_Exercise objective:_ Every record below is to be retyped exactly, with the pictures left out.

_Collected data:_
━━━━
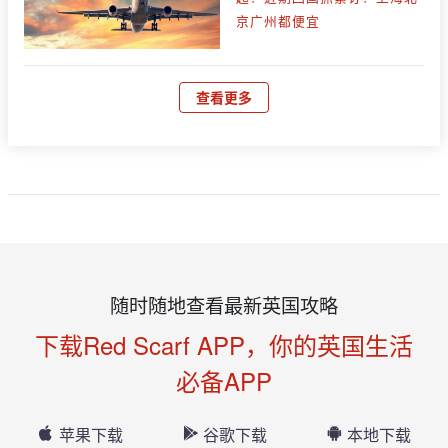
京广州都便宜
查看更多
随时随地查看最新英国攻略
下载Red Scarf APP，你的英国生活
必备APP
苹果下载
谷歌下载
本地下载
━━━━
_Exercise answer:_
京广州都便宜
查看更多
随时随地查看最新英国攻略
下载Red Scarf APP，你的英国生活
必备APP
苹果下载
谷歌下载
本地下载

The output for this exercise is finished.